Exercise prompt: Of the entries below, restate word for word only the section that runs from the line with "Requirements" to the line with "times. Defaults to", counting both ends.

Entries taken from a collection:
________________

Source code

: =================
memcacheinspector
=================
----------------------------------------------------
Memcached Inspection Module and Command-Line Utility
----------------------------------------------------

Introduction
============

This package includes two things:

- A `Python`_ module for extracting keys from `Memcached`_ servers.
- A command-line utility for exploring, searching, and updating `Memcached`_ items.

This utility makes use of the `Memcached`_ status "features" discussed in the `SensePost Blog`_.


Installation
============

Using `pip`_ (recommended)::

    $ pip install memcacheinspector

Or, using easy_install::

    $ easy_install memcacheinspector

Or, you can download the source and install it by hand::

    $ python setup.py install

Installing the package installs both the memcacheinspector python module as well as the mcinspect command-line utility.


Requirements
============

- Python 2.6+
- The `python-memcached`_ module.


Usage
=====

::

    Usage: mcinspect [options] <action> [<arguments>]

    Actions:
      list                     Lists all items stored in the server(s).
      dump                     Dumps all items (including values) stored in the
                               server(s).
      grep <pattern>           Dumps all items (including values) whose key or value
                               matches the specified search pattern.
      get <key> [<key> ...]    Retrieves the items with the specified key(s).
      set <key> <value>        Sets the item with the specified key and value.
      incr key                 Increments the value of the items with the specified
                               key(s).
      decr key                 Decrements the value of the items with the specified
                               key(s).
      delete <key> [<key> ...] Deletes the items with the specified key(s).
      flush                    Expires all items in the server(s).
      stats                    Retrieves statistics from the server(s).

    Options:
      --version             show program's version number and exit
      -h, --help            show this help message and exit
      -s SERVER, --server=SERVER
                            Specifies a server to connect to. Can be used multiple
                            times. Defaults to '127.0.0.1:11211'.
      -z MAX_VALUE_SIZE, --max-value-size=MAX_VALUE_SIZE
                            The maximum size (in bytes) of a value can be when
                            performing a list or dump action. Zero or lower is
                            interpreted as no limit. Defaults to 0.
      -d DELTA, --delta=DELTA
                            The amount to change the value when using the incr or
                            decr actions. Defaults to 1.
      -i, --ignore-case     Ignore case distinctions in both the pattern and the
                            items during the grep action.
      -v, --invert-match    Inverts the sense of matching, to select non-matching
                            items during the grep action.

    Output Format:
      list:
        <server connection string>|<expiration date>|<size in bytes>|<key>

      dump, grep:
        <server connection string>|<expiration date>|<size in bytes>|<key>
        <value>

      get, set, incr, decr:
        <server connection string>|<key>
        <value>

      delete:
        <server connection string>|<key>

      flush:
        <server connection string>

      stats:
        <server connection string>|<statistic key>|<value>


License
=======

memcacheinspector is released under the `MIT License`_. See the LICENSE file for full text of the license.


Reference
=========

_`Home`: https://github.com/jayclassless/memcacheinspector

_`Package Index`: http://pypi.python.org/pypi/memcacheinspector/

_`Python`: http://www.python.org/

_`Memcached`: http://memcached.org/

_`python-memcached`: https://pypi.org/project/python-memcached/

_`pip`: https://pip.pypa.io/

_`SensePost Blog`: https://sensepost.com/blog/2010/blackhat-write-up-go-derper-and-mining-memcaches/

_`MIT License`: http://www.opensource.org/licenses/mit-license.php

________________

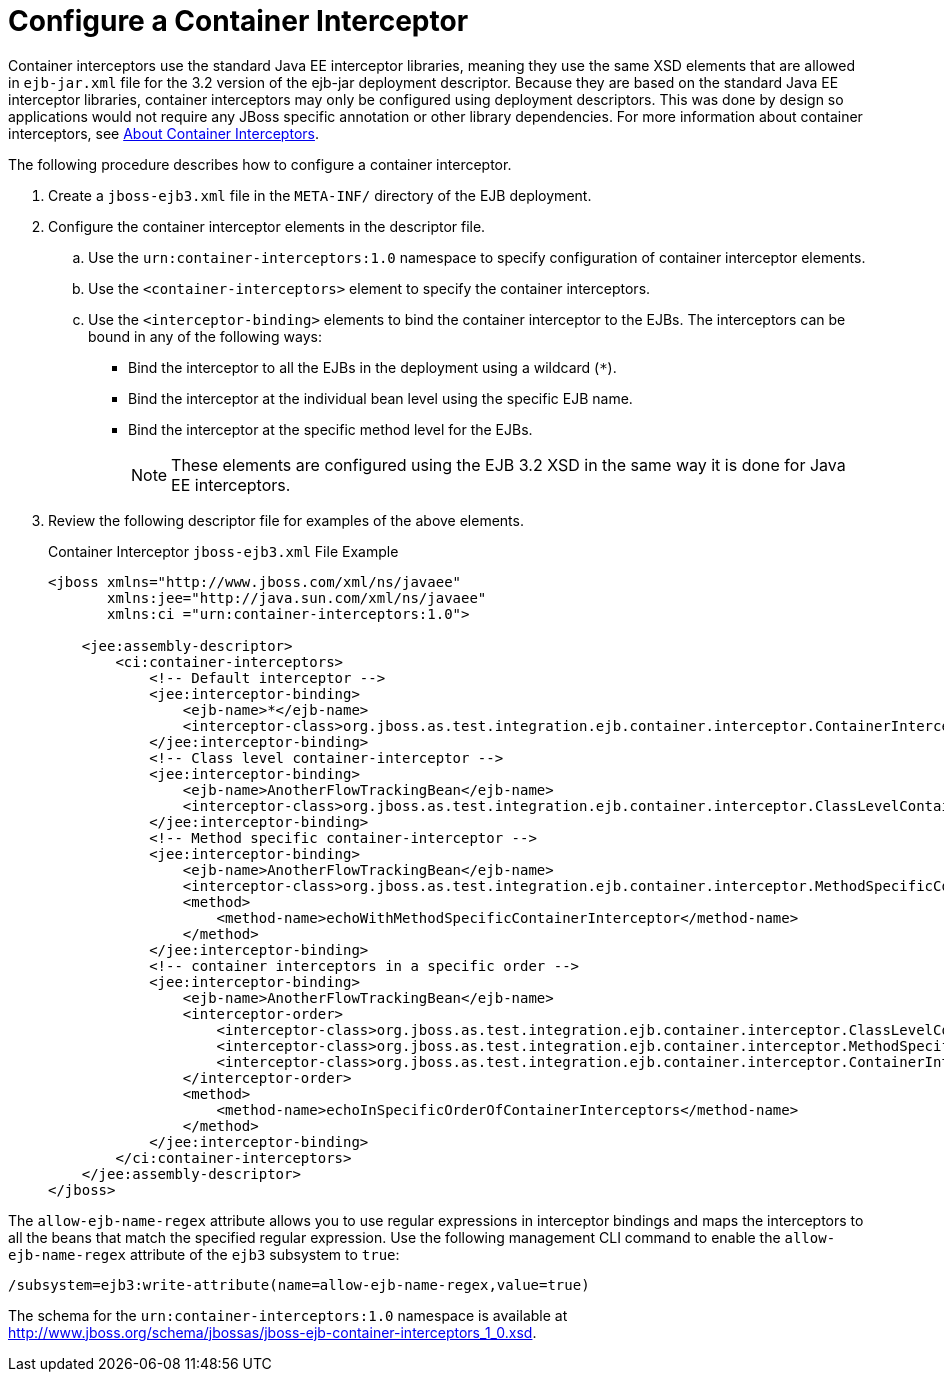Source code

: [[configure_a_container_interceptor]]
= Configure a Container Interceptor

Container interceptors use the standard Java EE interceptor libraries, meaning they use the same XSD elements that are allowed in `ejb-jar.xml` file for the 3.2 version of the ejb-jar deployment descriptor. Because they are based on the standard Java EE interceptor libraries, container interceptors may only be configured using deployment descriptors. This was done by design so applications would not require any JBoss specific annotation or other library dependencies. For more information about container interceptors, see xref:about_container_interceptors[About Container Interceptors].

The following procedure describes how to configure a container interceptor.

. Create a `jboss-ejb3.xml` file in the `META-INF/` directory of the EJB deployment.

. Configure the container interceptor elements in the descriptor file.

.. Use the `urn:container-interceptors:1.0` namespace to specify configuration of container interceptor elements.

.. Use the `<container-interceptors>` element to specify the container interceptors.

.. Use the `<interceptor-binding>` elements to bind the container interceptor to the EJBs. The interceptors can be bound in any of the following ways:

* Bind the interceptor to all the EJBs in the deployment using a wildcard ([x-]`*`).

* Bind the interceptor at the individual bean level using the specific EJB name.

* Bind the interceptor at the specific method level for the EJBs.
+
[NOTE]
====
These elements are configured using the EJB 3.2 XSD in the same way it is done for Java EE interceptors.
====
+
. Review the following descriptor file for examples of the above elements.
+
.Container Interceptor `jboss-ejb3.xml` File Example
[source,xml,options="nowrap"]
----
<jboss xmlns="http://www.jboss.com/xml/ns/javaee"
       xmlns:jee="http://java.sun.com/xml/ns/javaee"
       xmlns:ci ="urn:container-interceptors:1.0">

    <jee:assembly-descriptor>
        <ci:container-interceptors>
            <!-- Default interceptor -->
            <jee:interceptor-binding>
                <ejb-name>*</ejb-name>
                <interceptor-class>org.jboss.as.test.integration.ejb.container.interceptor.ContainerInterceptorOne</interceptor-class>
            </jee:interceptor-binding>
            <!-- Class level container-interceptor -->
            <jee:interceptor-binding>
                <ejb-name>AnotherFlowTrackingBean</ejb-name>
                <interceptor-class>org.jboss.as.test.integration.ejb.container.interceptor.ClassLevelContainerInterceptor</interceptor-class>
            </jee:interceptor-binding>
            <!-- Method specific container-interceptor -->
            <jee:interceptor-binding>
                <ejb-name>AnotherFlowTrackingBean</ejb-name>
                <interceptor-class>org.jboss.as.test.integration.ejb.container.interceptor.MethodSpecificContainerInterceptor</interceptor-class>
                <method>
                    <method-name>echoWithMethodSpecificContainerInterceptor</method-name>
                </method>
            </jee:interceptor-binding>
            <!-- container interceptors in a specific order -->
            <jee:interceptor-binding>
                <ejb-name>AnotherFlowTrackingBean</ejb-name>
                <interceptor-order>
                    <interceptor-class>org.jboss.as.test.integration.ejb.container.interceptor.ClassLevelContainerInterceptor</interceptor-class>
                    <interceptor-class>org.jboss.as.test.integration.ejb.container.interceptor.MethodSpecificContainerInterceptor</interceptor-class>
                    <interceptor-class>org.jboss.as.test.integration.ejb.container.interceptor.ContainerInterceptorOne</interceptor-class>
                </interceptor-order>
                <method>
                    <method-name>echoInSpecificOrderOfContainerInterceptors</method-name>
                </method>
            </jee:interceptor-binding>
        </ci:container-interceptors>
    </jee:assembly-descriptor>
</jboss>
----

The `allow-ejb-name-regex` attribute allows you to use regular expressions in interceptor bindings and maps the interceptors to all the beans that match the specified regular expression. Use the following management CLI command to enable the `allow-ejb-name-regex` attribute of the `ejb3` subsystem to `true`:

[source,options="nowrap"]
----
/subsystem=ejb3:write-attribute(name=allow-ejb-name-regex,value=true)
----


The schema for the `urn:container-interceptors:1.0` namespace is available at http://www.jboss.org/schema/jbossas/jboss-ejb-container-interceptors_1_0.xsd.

________________

Answer below:
Requirements
============

- Python 2.6+
- The `python-memcached`_ module.


Usage
=====

::

    Usage: mcinspect [options] <action> [<arguments>]

    Actions:
      list                     Lists all items stored in the server(s).
      dump                     Dumps all items (including values) stored in the
                               server(s).
      grep <pattern>           Dumps all items (including values) whose key or value
                               matches the specified search pattern.
      get <key> [<key> ...]    Retrieves the items with the specified key(s).
      set <key> <value>        Sets the item with the specified key and value.
      incr key                 Increments the value of the items with the specified
                               key(s).
      decr key                 Decrements the value of the items with the specified
                               key(s).
      delete <key> [<key> ...] Deletes the items with the specified key(s).
      flush                    Expires all items in the server(s).
      stats                    Retrieves statistics from the server(s).

    Options:
      --version             show program's version number and exit
      -h, --help            show this help message and exit
      -s SERVER, --server=SERVER
                            Specifies a server to connect to. Can be used multiple
                            times. Defaults to '127.0.0.1:11211'.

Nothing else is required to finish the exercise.